We’ve said it before, but we’ll say it again.  Six rounds in a revolver are not enough.  And when you’re facing down an oncoming attacker, don’t pause between shots.  Keep shooting as long as he keeps coming.

‘High Capacity’ Magazines are Not Overkill – They Are, Instead, Essential

The facts of this scenario point to one more conclusion/moral.

As you surely know, politicians are currently clamoring to ban ‘high capacity’ magazines, viewing it as ‘low fruit’ and an easy next step in further gun controls.  But here’s a case of a woman who found that her six shot revolver was insufficient to guarantee a positive outcome to having only one person attacking her.

Her situation was unusual – it is more common for people to start shooting at an attacker across a room rather than from the back of a closet to the front of the closet, which means that normally you would not have five rounds land on target from six shots.  Remember that trained police officers seldom get more than one round in four on target.  In other words, in most common home defense situations, firing six shots from a revolver would probably mean only one hit, and at best, maybe two.

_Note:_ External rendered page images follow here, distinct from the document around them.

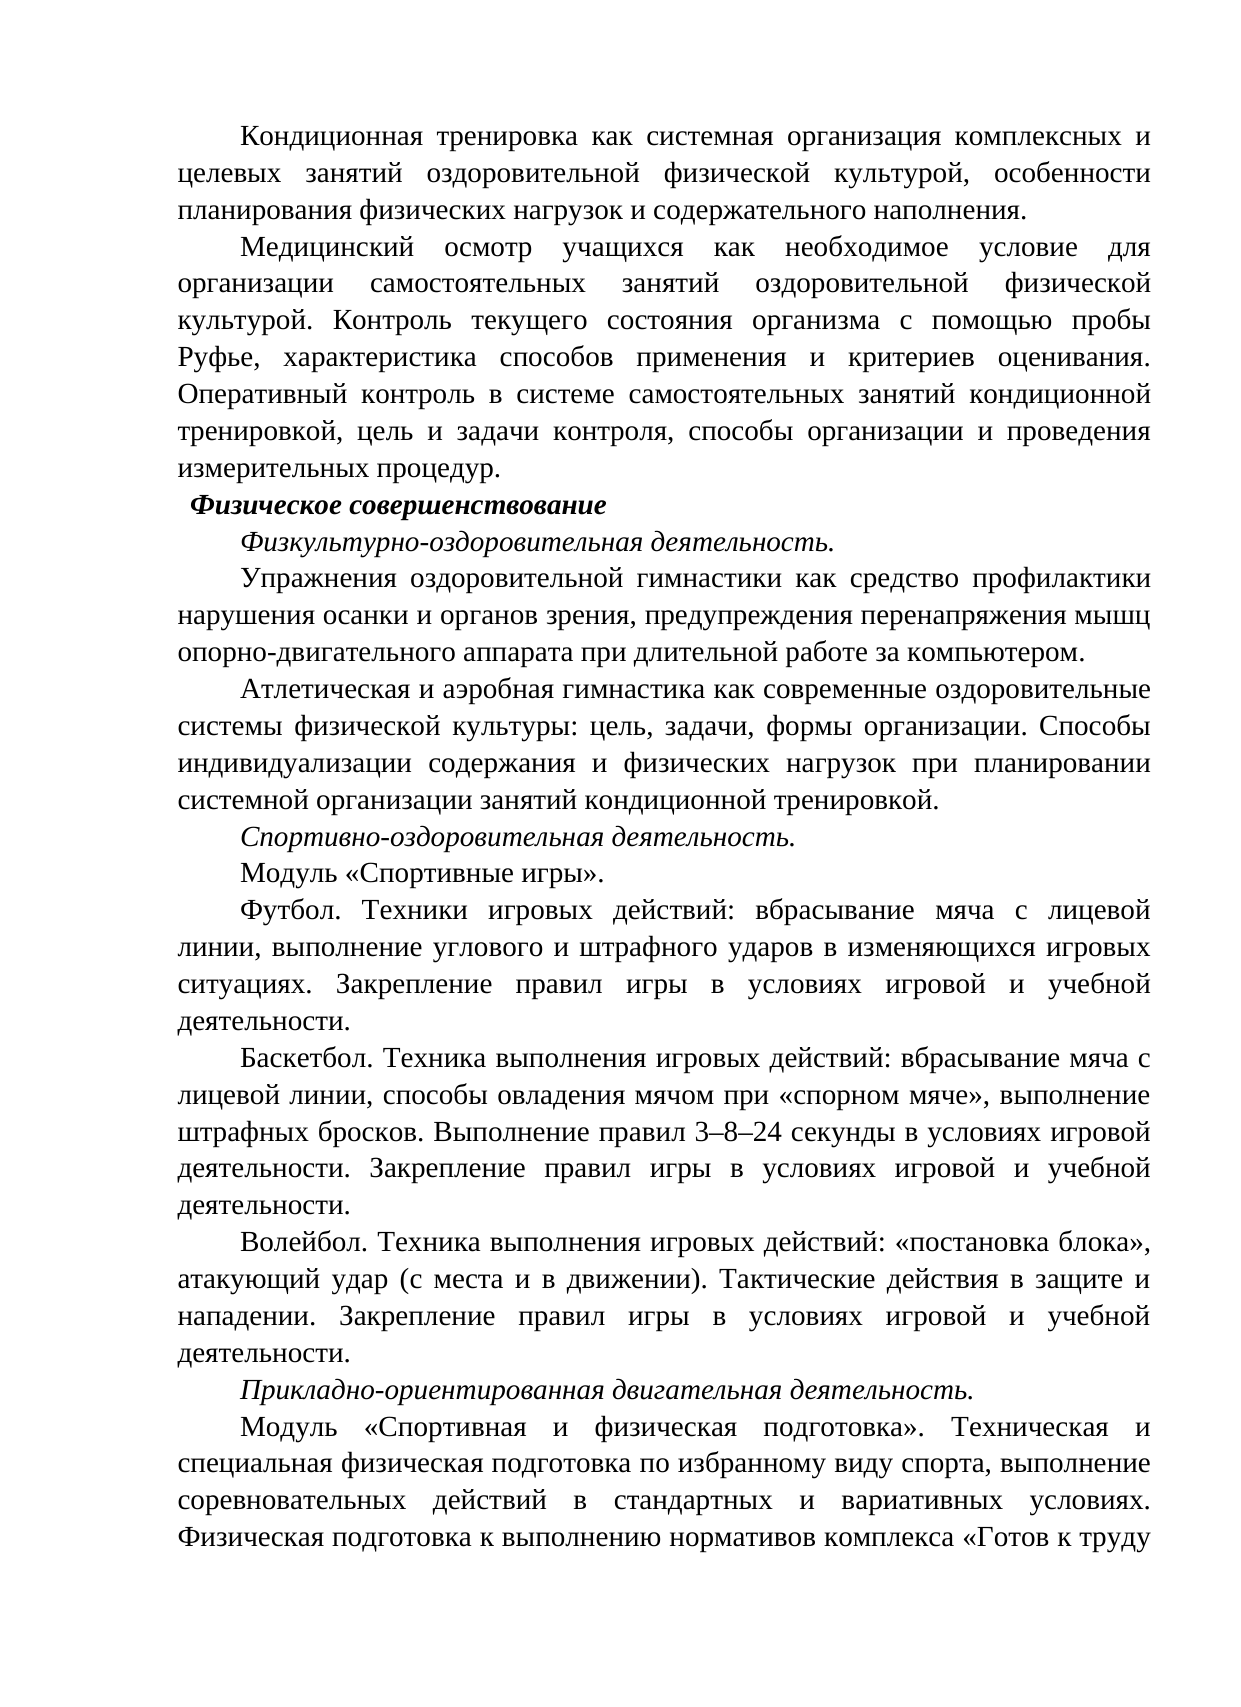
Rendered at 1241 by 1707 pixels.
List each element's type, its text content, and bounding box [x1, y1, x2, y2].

text Прикладно-ориентированная двигательная деятельность. [177, 1372, 1152, 1405]
text Атлетическая и аэробная гимнастика как современные оздоровительные системы физической культуры: цель, задачи, формы организации. Способы индивидуализации содержания и физических нагрузок при планировании системной организации занятий кондиционной тренировкой. [177, 671, 1152, 815]
text Упражнения оздоровительной гимнастики как средство профилактики нарушения осанки и органов зрения, предупреждения перенапряжения мышц опорно-двигательного аппарата при длительной работе за компьютером. [177, 561, 1152, 668]
text Волейбол. Техника выполнения игровых действий: «постановка блока», атакующий удар (с места и в движении). Тактические действия в защите и нападении. Закрепление правил игры в условиях игровой и учебной деятельности. [177, 1224, 1152, 1368]
text Физкультурно-оздоровительная деятельность. [177, 524, 1152, 557]
text Спортивно-оздоровительная деятельность. [177, 819, 1152, 852]
text Модуль «Спортивные игры». [177, 856, 1152, 889]
text Футбол. Техники игровых действий: вбрасывание мяча с лицевой линии, выполнение углового и штрафного ударов в изменяющихся игровых ситуациях. Закрепление правил игры в условиях игровой и учебной деятельности. [177, 892, 1152, 1037]
text Физическое совершенствование [190, 487, 1152, 520]
text Баскетбол. Техника выполнения игровых действий: вбрасывание мяча с лицевой линии, способы овладения мячом при «спорном мяче», выполнение штрафных бросков. Выполнение правил 3–8–24 секунды в условиях игровой деятельности. Закрепление правил игры в условиях игровой и учебной деятельности. [177, 1040, 1152, 1221]
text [177, 1409, 1152, 1553]
text Кондиционная тренировка как системная организация комплексных и целевых занятий оздоровительной физической культурой, особенности планирования физических нагрузок и содержательного наполнения. [177, 118, 1152, 225]
text Медицинский осмотр учащихся как необходимое условие для организации самостоятельных занятий оздоровительной физической культурой. Контроль текущего состояния организма с помощью пробы Руфье, характеристика способов применения и критериев оценивания. Оперативный контроль в системе самостоятельных занятий кондиционной тренировкой, цель и задачи контроля, способы организации и проведения измерительных процедур. [177, 229, 1152, 483]
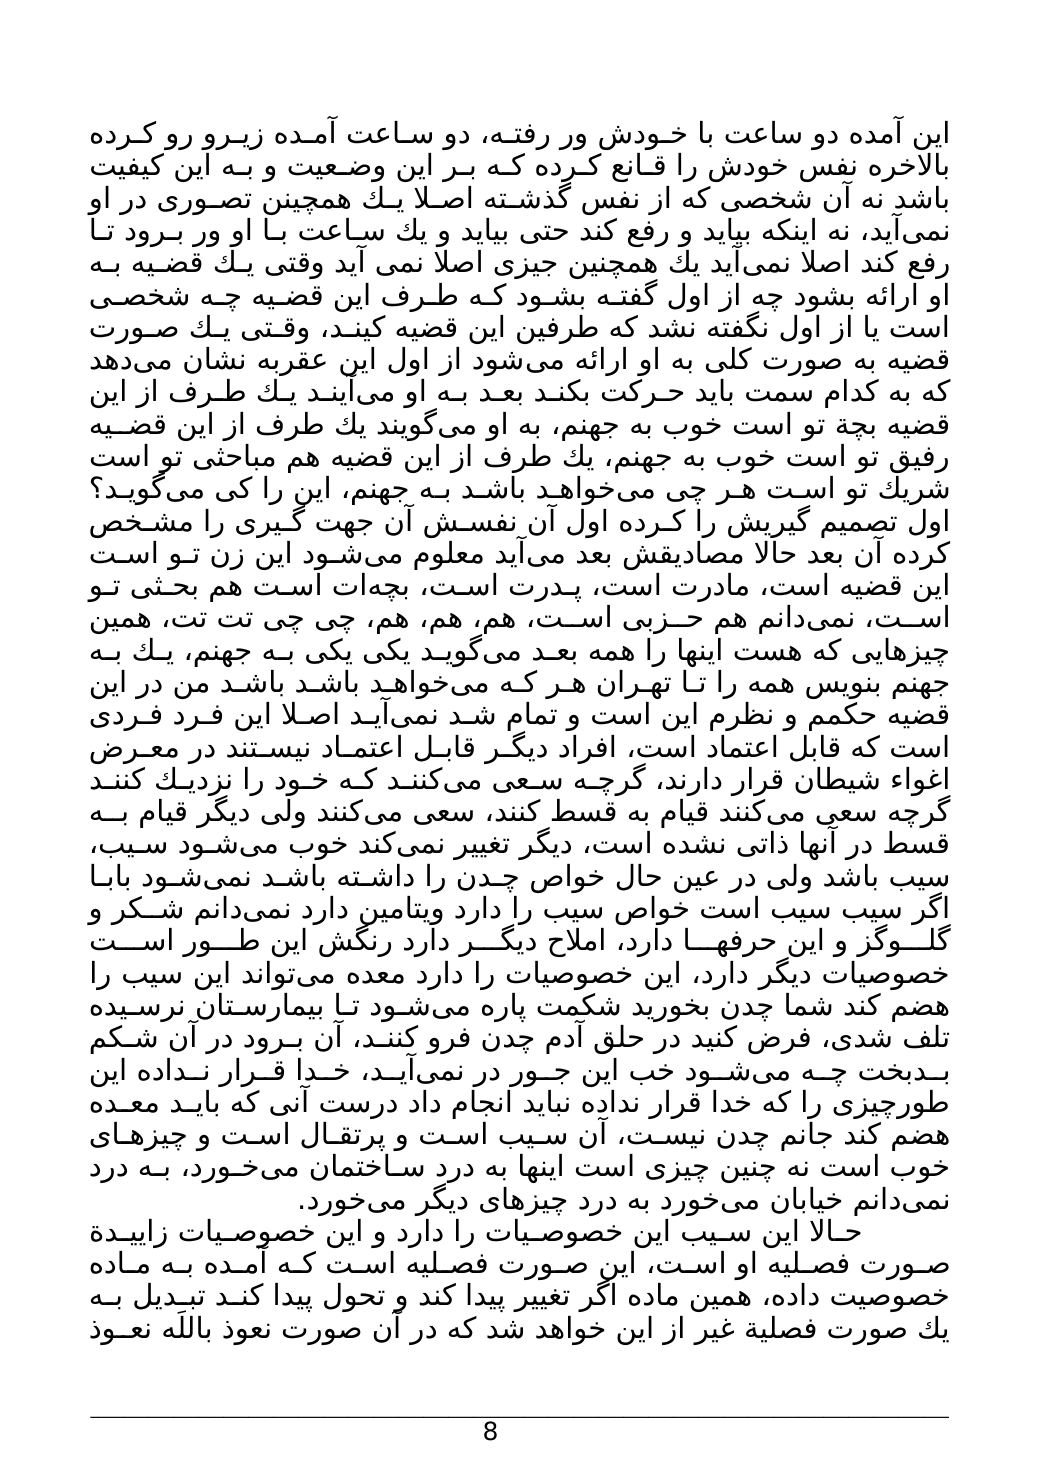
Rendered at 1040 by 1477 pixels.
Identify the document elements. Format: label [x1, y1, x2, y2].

text [89, 118, 951, 1216]
text [89, 1216, 951, 1345]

In these types of common self-defense situations, it is very unlikely you’ll have a chance to reload.  Maybe you can do a 1.5 second or faster magazine change on the range, but it would take you longer ‘in real life’ because you almost certainly don’t go around with a spare magazine in a pouch on your belt such as you might do on a range.  However, even a 1.5 second change is too long – wherever the bad guy was when your gun went empty, he can probably close the distance and be literally on top of you in less than 1.5 seconds, and with you splitting your focus between reloading and avoiding the bad guy’s rush at you, you’re again adding time to the reload process.

Needless to say, unless you’re unusually skilled, you can completely forget about any attempt at reloading a revolver in such situations.

A ten round magazine is not ‘overkill’, not even when facing only one bad guy, and definitely not in the more probable case where you have two or more attackers.

No-one has ever lost a gunfight because they had too many rounds of ammo in their gun.  But plenty of people have lost out because they didn’t have enough.  Don’t let that happen to you.